### Task to carry out
When you transcribe the entries, reproduce every character and exclude the images.

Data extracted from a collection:
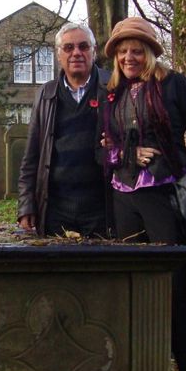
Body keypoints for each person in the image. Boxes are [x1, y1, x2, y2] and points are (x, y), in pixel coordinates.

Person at [98, 16, 186, 371]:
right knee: (131, 288)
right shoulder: (111, 94)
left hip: (163, 194)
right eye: (122, 51)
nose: (129, 57)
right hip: (123, 199)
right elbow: (102, 149)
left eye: (136, 50)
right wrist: (126, 153)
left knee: (174, 289)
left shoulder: (173, 84)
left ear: (148, 53)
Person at [17, 23, 110, 236]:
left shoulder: (112, 86)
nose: (76, 53)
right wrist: (26, 205)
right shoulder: (46, 94)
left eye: (83, 46)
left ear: (94, 52)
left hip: (102, 207)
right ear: (59, 55)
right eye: (68, 48)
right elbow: (31, 156)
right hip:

### The completed task
Body keypoints for each person in the image. Boxes are [x1, y1, x2, y2] and points are (x, y), in pixel coordinates.

Person at [98, 16, 186, 371]:
right knee: (131, 288)
right shoulder: (111, 94)
left hip: (163, 194)
right eye: (122, 51)
nose: (129, 57)
right hip: (123, 199)
right elbow: (102, 149)
left eye: (136, 50)
right wrist: (126, 153)
left knee: (174, 289)
left shoulder: (173, 84)
left ear: (148, 53)
Person at [17, 23, 110, 236]:
left shoulder: (112, 86)
nose: (76, 53)
right wrist: (26, 205)
right shoulder: (46, 94)
left eye: (83, 46)
left ear: (94, 52)
left hip: (102, 207)
right ear: (59, 55)
right eye: (68, 48)
right elbow: (31, 156)
right hip:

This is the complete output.